The Edge 50 is a 50mm lens attachment that fits in the Lensbaby Composer Pro II. The two are sold together, or you can buy the Edge 50 separately if you already have a Composer Pro II. It’s available for all major camera mounts.
On my APS-C Fujifilm camera, the Edge 50 is a short telephoto lens ideal for portraits and many other subjects. If you own a full-frame camera then you’ll get the same field of view and a similar effect with the Edge 80 optic.
So, why buy the Lensbaby Edge 50 optic? For me one of the driving factors was curiosity. I had so many questions. Could I make interesting photos with this lens? Is it any good for portraits? What happens if I add an extension tube to make close-up photos? The images in this article will provide some answers.
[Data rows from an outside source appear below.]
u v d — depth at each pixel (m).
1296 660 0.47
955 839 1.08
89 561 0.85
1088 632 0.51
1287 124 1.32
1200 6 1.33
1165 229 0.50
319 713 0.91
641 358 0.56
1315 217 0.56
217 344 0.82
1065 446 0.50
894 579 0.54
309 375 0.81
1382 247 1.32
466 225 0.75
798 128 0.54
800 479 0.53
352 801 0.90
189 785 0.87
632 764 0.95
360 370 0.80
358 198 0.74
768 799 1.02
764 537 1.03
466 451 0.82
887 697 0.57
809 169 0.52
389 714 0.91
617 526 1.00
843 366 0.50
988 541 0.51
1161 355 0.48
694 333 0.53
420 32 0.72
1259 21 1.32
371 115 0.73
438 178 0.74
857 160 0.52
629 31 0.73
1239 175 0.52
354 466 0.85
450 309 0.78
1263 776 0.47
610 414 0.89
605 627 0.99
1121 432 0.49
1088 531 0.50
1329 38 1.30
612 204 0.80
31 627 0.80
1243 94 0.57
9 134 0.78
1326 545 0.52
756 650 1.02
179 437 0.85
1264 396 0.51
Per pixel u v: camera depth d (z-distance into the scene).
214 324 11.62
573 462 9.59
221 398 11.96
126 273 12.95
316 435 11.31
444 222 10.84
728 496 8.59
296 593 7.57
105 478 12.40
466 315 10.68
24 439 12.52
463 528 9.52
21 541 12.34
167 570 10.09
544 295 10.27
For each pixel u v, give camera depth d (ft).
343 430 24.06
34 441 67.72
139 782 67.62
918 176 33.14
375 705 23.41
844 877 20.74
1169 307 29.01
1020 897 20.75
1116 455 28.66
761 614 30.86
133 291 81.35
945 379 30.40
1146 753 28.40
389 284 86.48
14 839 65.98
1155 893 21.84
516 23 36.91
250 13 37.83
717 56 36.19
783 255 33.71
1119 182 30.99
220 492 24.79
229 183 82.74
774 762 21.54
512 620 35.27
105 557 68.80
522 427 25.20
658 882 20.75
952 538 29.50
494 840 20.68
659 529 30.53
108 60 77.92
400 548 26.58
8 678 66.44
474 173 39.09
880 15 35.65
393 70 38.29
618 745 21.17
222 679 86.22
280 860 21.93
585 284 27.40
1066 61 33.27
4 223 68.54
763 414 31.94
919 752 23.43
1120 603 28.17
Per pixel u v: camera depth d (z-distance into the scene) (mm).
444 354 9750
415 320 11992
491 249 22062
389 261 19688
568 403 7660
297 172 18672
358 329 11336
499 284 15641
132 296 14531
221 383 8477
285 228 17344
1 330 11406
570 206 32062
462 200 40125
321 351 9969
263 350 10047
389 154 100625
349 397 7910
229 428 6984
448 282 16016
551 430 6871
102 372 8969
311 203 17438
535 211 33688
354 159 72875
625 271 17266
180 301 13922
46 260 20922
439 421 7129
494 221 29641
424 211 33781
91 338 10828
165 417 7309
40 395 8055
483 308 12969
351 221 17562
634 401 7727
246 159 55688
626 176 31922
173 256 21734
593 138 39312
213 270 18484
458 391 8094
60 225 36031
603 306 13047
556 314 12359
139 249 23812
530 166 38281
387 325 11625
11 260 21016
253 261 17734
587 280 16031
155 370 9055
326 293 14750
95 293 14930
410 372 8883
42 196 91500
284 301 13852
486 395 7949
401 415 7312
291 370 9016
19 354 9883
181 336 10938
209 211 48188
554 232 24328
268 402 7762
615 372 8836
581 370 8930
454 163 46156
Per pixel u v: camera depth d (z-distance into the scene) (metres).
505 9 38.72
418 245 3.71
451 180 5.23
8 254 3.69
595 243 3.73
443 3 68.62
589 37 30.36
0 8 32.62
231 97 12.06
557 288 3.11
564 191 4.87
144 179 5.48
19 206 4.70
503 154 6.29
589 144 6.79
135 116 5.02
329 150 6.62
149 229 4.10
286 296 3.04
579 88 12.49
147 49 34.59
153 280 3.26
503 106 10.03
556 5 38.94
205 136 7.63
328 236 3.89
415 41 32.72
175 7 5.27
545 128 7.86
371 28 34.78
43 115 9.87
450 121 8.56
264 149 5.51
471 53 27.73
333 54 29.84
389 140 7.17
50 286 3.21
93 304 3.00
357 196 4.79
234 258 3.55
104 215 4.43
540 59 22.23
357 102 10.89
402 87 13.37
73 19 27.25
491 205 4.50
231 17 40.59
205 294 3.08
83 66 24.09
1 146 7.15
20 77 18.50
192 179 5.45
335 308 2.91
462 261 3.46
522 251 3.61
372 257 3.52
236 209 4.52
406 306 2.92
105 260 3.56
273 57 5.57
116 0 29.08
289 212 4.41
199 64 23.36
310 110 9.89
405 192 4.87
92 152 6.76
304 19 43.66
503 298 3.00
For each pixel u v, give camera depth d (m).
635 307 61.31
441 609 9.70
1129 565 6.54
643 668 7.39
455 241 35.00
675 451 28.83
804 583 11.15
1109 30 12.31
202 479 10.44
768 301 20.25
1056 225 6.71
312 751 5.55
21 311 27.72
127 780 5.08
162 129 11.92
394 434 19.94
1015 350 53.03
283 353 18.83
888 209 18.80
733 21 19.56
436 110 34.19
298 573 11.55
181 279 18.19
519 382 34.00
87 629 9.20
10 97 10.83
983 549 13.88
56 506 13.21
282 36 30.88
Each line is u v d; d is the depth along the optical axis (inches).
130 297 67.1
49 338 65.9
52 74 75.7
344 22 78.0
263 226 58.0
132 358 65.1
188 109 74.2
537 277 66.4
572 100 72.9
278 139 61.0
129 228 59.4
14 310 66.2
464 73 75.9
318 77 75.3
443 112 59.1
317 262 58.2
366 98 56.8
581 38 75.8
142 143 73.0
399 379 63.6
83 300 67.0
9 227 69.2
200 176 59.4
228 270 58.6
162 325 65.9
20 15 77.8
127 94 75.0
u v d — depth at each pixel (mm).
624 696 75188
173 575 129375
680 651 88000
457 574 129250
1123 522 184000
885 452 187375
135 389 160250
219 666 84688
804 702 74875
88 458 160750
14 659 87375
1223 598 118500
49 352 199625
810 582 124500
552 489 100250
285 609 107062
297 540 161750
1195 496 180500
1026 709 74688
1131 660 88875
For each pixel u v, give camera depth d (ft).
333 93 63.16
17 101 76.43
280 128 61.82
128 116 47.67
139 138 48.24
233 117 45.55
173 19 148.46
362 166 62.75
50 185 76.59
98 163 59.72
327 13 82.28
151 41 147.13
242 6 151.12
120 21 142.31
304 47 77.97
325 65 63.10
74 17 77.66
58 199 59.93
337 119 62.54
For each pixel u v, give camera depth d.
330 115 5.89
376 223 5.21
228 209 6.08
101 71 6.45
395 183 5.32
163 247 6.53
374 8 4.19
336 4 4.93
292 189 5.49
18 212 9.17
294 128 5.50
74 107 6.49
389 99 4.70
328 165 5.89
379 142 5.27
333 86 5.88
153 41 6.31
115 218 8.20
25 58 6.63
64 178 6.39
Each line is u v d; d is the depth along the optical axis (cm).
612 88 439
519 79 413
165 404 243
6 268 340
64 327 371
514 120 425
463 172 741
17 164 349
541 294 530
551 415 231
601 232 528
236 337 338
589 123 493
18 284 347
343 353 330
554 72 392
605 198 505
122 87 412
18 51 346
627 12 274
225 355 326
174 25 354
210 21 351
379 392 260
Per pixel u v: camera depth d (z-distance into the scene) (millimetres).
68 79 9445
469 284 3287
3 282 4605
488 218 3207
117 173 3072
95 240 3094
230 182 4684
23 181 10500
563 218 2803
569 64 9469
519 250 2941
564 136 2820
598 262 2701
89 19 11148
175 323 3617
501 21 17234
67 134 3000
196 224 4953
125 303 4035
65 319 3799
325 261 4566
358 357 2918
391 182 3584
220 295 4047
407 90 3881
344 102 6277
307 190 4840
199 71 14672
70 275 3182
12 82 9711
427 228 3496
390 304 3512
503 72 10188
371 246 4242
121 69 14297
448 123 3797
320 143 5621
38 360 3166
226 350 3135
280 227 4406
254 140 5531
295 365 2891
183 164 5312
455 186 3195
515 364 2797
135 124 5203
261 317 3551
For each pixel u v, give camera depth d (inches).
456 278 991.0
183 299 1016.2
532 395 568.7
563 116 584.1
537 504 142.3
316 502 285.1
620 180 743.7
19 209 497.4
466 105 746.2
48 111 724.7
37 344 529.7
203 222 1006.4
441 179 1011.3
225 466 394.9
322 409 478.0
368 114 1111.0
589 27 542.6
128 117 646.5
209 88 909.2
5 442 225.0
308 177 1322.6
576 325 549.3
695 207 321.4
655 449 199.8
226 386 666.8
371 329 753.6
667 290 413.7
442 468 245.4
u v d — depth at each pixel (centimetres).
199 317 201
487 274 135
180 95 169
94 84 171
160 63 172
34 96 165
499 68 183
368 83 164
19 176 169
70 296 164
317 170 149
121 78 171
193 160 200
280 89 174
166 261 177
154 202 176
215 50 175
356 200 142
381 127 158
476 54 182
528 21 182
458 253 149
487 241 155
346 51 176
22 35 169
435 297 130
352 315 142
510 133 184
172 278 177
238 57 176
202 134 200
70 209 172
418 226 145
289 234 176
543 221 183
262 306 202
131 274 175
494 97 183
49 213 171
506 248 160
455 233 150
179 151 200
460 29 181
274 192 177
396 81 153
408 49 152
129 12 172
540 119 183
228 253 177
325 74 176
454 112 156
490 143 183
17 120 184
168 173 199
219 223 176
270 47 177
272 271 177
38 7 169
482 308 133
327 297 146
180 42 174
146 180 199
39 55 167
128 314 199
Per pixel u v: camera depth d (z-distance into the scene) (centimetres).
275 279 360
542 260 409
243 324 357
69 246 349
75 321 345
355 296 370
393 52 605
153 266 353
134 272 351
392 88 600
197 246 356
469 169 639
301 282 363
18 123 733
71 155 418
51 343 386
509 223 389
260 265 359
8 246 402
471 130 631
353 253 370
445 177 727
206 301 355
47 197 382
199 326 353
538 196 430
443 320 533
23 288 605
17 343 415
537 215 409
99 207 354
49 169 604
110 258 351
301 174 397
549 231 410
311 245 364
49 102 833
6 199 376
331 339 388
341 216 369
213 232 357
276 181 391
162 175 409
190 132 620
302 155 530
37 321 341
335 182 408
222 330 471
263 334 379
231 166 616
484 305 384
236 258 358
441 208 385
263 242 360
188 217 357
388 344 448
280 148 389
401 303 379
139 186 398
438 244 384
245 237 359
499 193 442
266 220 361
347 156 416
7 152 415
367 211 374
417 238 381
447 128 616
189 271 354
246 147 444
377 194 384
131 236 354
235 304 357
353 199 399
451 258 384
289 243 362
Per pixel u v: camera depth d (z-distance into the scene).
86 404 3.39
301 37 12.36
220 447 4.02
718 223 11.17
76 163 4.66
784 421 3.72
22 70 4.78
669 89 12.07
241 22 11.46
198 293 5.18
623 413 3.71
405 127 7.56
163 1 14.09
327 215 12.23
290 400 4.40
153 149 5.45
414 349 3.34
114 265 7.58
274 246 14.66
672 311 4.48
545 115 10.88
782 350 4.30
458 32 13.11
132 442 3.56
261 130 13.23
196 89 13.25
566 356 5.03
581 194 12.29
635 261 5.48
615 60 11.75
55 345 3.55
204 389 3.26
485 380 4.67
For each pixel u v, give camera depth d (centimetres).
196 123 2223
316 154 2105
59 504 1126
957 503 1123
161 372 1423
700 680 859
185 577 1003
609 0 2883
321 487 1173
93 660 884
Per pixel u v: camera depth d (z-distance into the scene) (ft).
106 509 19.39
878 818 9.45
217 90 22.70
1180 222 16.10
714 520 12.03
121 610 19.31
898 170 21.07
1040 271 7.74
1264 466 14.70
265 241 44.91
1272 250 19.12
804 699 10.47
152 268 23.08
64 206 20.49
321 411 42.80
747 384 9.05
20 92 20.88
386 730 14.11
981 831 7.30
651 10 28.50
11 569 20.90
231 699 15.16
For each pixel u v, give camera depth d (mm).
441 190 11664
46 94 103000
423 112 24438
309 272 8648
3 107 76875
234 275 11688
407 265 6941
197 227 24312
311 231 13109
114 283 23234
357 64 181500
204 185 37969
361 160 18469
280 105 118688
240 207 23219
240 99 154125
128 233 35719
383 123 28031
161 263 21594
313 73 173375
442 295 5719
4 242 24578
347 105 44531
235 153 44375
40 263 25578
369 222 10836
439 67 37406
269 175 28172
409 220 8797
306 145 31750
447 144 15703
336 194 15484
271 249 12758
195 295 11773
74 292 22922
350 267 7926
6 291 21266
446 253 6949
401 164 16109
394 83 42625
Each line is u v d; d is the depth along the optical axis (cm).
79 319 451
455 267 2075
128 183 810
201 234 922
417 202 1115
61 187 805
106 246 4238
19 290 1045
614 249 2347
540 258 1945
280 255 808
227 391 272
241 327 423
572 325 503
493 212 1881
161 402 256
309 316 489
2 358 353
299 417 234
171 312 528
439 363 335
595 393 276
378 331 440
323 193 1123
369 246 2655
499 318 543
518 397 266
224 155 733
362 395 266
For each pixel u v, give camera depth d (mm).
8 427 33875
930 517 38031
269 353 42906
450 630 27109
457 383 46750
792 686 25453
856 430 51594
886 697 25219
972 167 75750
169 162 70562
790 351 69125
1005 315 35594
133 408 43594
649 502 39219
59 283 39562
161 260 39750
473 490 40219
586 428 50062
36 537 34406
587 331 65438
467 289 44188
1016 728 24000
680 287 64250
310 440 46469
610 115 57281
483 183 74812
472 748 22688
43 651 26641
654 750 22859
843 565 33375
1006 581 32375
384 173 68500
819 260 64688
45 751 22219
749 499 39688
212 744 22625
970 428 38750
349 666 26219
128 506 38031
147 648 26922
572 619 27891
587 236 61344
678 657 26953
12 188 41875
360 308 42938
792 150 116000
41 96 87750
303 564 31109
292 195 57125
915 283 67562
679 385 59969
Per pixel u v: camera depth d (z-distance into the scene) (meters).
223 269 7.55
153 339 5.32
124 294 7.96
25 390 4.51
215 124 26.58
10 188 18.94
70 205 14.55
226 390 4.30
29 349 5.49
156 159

What I didn’t expect is that I would love using this lens. There’s something strangely fascinating about viewing the world through a lens that has tilt movements. The Edge 50 is so much fun to use there’s a genuine danger that you use it all the time and forget about your other lenses!
There are some differences between the Edge 50 lens and regular camera lenses that you need to know about before you buy one.
This is not an autofocus lens and you need to take great care when focusing for accuracy. It’s easier to focus with cameras that have electronic viewfinders and focus peaking. Or you could use Live View.
This is disappointing as it means you can’t point the lens anywhere near the sun without getting lens flare. I bought a metal lens hood from Amazon for a few dollars. The lens hood reduces lens flare and protects the front element from accidental damage when the camera is hanging at your side.
I’ve learned to stay away from the widest aperture setting and stop down to f/4 or f/5.6 to get the best results. You will also have to use a higher ISO to get the correct exposure in low light than you would with a regular 50mm prime lens.
With this lens, you can position it so that the plane of focus lies horizontally, vertically or at any angle in between. This allows you to get creative and experiment with different focusing effects.
For example, portraits are very effective when the plane of focus is horizontal, as you can focus on the model’s eyes and throw the rest of the scene out of focus.
I use a Fujifilm MCEX-16 extension tube with this lens for taking close-ups of flowers. It lets me shift the plane of focus around and create interesting effects in a way that you can’t do with a conventional 50mm lens.
The Lensbaby Edge 50 lens is a great addition to my camera bag and one that I’m very happy to have made. If you like creative photography, interesting bokeh, and blur effects, or if you’re looking for something a little different for your portraits, then the Edge 50 could be just what you need.